La Réserve fédérale ouvre encore plus grand le robinet du crédit. Alors que le chômage, qui culmine à près de 10% et que la croissance (2% au deuxième trimestre) reste trop faible pour créer des emplois, la banque centrale américaine a décidé d’investir 600 milliards de dollars pour soutenir la croissance et limiter les risques de déflation. Une décision qui intervient au lendemain d’un revers électoral du président Obama, qui a perdu la majorité à la Chambre des représentants. Défaite notamment due à une économie qui peine à redémarrer.

Cette injection de liquidité prendra la forme de rachat de titres du Trésor américain à long terme, qui s’étaleront jusqu’à la fin du premier semestre de 2011. Elle investira 75 milliards par mois, tout en précisant «examiner régulièrement le rythme de ses achats de titres et la taille globale du programme d’achats d’actifs à la lumière des renseignements qui lui parviendront et ajuster le programme autant que nécessaire pour favoriser le niveau maximal d’emploi et la stabilité des prix», ont expliqué les membres du Comité de politique monétaire de la Fed (FOMC) dans un communiqué. L’institution continuera par ailleurs de réinvestir les montants des titres qu’elle détient et qui sont arrivés à échéance.

Justifiant ces mesures, la banque centrale a noté que «le rythme de la reprise de l’activité et de l’emploi continue d’être lent». En parallèle, elle a gardé son taux d’intérêt directeur inchangé (entre 0% et 0,25%).

Déjà 1700 milliards investis

Ce deuxième tour d’«assouplissement quantitatif» ou QE2 (pour quantitative easing) était largement attendu. Depuis plusieurs semaines, les discours de certains gouverneurs de la Fed avaient laissé entendre que de nouvelles mesures allaient être annoncées. Le marché avait d’abord tablé sur une enveloppe de mille milliards avant de revoir ses anticipations à un peu plus de 500 milliards.

Décidée à la fin 2008, la première vague de ces mesures l’avait conduit à injecter 1700 milliards de dollars (QE1) dans l’économie, via le rachat d’emprunts d’Etat ou d’emprunts immobiliers titrisés. Elle a ainsi déjà acquis pour près de 300 milliards de dollars de dette souveraine.

«La Fed ne voulait pas décevoir les attentes des marchés», explique Jan Poser, chef économiste à la banque Sarasin. Ce d’autant que l’hypothèse même d’un «QE2» avait déjà fait grimper les marchés actions de 15%.

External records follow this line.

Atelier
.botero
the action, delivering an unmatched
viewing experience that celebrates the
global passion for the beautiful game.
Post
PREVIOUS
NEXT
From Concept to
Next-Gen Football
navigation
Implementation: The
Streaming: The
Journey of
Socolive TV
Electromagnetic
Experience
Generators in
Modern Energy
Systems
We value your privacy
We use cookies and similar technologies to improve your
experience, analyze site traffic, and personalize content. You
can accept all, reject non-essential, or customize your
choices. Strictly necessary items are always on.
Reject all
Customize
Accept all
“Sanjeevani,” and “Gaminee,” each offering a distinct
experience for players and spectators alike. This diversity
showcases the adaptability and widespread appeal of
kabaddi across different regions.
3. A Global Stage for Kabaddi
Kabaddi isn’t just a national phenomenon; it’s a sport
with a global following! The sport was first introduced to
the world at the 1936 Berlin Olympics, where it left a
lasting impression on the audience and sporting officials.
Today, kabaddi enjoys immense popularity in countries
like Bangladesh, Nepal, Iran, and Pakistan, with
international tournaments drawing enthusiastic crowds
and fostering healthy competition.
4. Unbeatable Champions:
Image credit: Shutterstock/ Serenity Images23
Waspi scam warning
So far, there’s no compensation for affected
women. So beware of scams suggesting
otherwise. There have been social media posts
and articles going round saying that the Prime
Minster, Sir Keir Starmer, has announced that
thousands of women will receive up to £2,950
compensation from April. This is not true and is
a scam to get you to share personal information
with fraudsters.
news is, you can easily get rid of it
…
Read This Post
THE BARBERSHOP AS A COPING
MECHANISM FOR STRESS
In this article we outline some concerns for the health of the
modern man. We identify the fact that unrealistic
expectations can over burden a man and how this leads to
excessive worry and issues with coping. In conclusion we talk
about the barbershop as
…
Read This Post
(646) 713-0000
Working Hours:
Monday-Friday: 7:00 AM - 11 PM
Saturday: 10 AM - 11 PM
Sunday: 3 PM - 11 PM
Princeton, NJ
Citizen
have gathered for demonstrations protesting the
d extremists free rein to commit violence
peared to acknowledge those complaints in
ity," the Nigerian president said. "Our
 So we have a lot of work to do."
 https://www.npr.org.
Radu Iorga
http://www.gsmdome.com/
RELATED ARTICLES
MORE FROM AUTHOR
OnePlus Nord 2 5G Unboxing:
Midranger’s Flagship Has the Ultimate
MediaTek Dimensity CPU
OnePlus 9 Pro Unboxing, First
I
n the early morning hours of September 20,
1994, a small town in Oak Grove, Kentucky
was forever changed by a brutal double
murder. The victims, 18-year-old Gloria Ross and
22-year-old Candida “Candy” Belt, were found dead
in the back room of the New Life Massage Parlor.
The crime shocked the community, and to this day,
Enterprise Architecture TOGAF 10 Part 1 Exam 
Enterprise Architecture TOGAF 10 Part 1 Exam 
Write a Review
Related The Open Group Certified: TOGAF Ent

«La Fed a voulu montrer son engagement à prendre toutes les mesures nécessaires pour éviter le risque déflationniste», explique Jan Poser. Car, depuis que bruit l’idée d’un nouveau plan d’assouplissement quantitatif, les données macroéconomiques ont montré un léger mieux. Egalement publié hier, l’indice ISM des directeurs d’achats dans les services a augmenté de manière inattendue. De même, la crainte d’un nouveau plongeon dans la récession, largement débattue il y a encore quelques semaines, semble avoir disparu. Dans ce contexte, «la Fed aurait peut-être pu attendre», explique Fabrizio Quirighetti, chef économiste chez Syz & Co.

L’imminence d’un nouveau programme de rachat d’actifs par la Fed a suscité de nombreuses critiques. Certains économistes, comme Martin Feldstein, professeur d’économie à Harvard, ont parlé d’un «pari dangereux» que prend la Fed en faisant tourner encore plus vite la planche à billets.

Avec cette politique, la banque centrale américaine prend le risque de provoquer une inflation incontrôlée, voire de financer la prochaine bulle. Pire, on ne connaît pas encore tous les dangers que comporte cette politique puisqu’elle n’a jamais été utilisée à une telle échelle.

Risque asymétrique

En ce qui concerne le renchérissement, il reste pour l’instant faible, affirme de son côté la Fed.

Fabrizio Quirighetti souligne cependant que le risque est asymétrique car il est plus facile de sortir de l’inflation que de la déflation. Dans ce contexte, la Fed s’achète une «assurance», dont elle n’aura pas forcément besoin. Quant au risque de bulle, il est réel: «La Fed est peut-être en train de planter les graines de la prochaine crise», explique-t-il. Mais dans la pesée des intérêts, la balance de la banque centrale semble pencher vers le risque de déflation. Quoi qu’il en soit, il existe une limite à cette politique. «Actuellement, la Fed ne peut pas trop en faire. Mais si ce nouveau programme s’avère inefficace, la crédibilité de l’institution en sera affectée et les attentes de déflation risquent de grimper», prévient Jan Poser.